• Exercise instructions
When you return the data, keep each character exactly as it appears.
#### Extracted information
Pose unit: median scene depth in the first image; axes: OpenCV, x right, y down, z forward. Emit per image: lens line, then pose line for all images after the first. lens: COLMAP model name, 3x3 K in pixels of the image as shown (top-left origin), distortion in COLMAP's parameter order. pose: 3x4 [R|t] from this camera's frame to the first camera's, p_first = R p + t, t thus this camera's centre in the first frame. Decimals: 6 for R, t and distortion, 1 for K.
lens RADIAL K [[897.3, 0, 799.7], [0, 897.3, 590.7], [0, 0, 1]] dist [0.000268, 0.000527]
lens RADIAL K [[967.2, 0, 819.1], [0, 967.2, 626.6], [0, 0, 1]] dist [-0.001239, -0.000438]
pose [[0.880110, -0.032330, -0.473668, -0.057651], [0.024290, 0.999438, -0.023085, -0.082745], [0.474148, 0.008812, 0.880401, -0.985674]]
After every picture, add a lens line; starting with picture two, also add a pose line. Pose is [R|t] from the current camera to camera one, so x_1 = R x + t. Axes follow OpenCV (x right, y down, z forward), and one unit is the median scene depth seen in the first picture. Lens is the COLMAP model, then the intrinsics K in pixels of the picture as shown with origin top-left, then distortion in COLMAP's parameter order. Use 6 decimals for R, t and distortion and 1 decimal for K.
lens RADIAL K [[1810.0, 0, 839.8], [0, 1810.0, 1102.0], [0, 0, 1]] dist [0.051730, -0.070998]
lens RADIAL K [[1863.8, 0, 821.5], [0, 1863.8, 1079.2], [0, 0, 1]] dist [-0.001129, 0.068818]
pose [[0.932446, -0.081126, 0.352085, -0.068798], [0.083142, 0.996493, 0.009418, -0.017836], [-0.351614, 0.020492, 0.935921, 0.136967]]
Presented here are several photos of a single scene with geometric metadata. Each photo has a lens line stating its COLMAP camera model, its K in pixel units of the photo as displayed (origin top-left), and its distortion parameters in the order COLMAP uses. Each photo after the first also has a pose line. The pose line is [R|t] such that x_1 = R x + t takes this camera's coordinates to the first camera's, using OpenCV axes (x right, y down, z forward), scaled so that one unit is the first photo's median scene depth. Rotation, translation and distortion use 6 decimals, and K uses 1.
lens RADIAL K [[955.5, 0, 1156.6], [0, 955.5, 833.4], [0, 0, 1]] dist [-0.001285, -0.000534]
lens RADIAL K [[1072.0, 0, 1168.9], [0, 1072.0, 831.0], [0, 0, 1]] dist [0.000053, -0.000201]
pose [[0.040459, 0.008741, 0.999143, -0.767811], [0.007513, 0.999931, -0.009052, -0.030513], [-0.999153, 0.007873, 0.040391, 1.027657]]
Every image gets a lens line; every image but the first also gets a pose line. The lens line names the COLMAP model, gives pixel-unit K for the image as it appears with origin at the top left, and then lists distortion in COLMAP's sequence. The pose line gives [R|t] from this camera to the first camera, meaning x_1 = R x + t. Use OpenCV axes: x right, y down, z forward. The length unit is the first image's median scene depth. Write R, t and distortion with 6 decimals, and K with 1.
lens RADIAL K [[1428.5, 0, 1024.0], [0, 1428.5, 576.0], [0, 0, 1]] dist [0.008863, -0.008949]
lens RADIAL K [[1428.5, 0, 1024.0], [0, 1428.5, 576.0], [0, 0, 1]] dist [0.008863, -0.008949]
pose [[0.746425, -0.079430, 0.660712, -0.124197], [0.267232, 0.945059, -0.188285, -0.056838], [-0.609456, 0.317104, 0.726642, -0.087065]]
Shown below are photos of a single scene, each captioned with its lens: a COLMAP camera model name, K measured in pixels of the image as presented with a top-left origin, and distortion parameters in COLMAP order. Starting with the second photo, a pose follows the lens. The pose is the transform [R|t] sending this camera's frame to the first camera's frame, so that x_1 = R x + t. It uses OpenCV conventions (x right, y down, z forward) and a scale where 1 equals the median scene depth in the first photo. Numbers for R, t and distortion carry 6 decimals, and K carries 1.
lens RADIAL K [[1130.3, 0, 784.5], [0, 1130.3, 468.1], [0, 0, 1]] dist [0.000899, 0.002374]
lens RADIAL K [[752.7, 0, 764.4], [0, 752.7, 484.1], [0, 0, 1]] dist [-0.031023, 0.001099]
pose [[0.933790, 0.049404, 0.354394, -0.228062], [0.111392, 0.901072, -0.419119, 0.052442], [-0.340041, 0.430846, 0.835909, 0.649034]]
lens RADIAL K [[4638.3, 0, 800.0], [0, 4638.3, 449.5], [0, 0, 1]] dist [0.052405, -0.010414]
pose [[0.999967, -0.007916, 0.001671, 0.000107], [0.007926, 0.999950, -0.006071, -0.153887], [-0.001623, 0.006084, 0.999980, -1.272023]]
########
• Response box
Pose unit: median scene depth in the first image; axes: OpenCV, x right, y down, z forward. Emit per image: lens line, then pose line for all images after the first. lens: COLMAP model name, 3x3 K in pixels of the image as shown (top-left origin), distortion in COLMAP's parameter order. pose: 3x4 [R|t] from this camera's frame to the first camera's, p_first = R p + t, t thus this camera's centre in the first frame. Decimals: 6 for R, t and distortion, 1 for K.
lens RADIAL K [[897.3, 0, 799.7], [0, 897.3, 590.7], [0, 0, 1]] dist [0.000268, 0.000527]
lens RADIAL K [[967.2, 0, 819.1], [0, 967.2, 626.6], [0, 0, 1]] dist [-0.001239, -0.000438]
pose [[0.880110, -0.032330, -0.473668, -0.057651], [0.024290, 0.999438, -0.023085, -0.082745], [0.474148, 0.008812, 0.880401, -0.985674]]
After every picture, add a lens line; starting with picture two, also add a pose line. Pose is [R|t] from the current camera to camera one, so x_1 = R x + t. Axes follow OpenCV (x right, y down, z forward), and one unit is the median scene depth seen in the first picture. Lens is the COLMAP model, then the intrinsics K in pixels of the picture as shown with origin top-left, then distortion in COLMAP's parameter order. Use 6 decimals for R, t and distortion and 1 decimal for K.
lens RADIAL K [[1810.0, 0, 839.8], [0, 1810.0, 1102.0], [0, 0, 1]] dist [0.051730, -0.070998]
lens RADIAL K [[1863.8, 0, 821.5], [0, 1863.8, 1079.2], [0, 0, 1]] dist [-0.001129, 0.068818]
pose [[0.932446, -0.081126, 0.352085, -0.068798], [0.083142, 0.996493, 0.009418, -0.017836], [-0.351614, 0.020492, 0.935921, 0.136967]]
Presented here are several photos of a single scene with geometric metadata. Each photo has a lens line stating its COLMAP camera model, its K in pixel units of the photo as displayed (origin top-left), and its distortion parameters in the order COLMAP uses. Each photo after the first also has a pose line. The pose line is [R|t] such that x_1 = R x + t takes this camera's coordinates to the first camera's, using OpenCV axes (x right, y down, z forward), scaled so that one unit is the first photo's median scene depth. Rotation, translation and distortion use 6 decimals, and K uses 1.
lens RADIAL K [[955.5, 0, 1156.6], [0, 955.5, 833.4], [0, 0, 1]] dist [-0.001285, -0.000534]
lens RADIAL K [[1072.0, 0, 1168.9], [0, 1072.0, 831.0], [0, 0, 1]] dist [0.000053, -0.000201]
pose [[0.040459, 0.008741, 0.999143, -0.767811], [0.007513, 0.999931, -0.009052, -0.030513], [-0.999153, 0.007873, 0.040391, 1.027657]]
Every image gets a lens line; every image but the first also gets a pose line. The lens line names the COLMAP model, gives pixel-unit K for the image as it appears with origin at the top left, and then lists distortion in COLMAP's sequence. The pose line gives [R|t] from this camera to the first camera, meaning x_1 = R x + t. Use OpenCV axes: x right, y down, z forward. The length unit is the first image's median scene depth. Write R, t and distortion with 6 decimals, and K with 1.
lens RADIAL K [[1428.5, 0, 1024.0], [0, 1428.5, 576.0], [0, 0, 1]] dist [0.008863, -0.008949]
lens RADIAL K [[1428.5, 0, 1024.0], [0, 1428.5, 576.0], [0, 0, 1]] dist [0.008863, -0.008949]
pose [[0.746425, -0.079430, 0.660712, -0.124197], [0.267232, 0.945059, -0.188285, -0.056838], [-0.609456, 0.317104, 0.726642, -0.087065]]
Shown below are photos of a single scene, each captioned with its lens: a COLMAP camera model name, K measured in pixels of the image as presented with a top-left origin, and distortion parameters in COLMAP order. Starting with the second photo, a pose follows the lens. The pose is the transform [R|t] sending this camera's frame to the first camera's frame, so that x_1 = R x + t. It uses OpenCV conventions (x right, y down, z forward) and a scale where 1 equals the median scene depth in the first photo. Numbers for R, t and distortion carry 6 decimals, and K carries 1.
lens RADIAL K [[1130.3, 0, 784.5], [0, 1130.3, 468.1], [0, 0, 1]] dist [0.000899, 0.002374]
lens RADIAL K [[752.7, 0, 764.4], [0, 752.7, 484.1], [0, 0, 1]] dist [-0.031023, 0.001099]
pose [[0.933790, 0.049404, 0.354394, -0.228062], [0.111392, 0.901072, -0.419119, 0.052442], [-0.340041, 0.430846, 0.835909, 0.649034]]
lens RADIAL K [[4638.3, 0, 800.0], [0, 4638.3, 449.5], [0, 0, 1]] dist [0.052405, -0.010414]
pose [[0.999967, -0.007916, 0.001671, 0.000107], [0.007926, 0.999950, -0.006071, -0.153887], [-0.001623, 0.006084, 0.999980, -1.272023]]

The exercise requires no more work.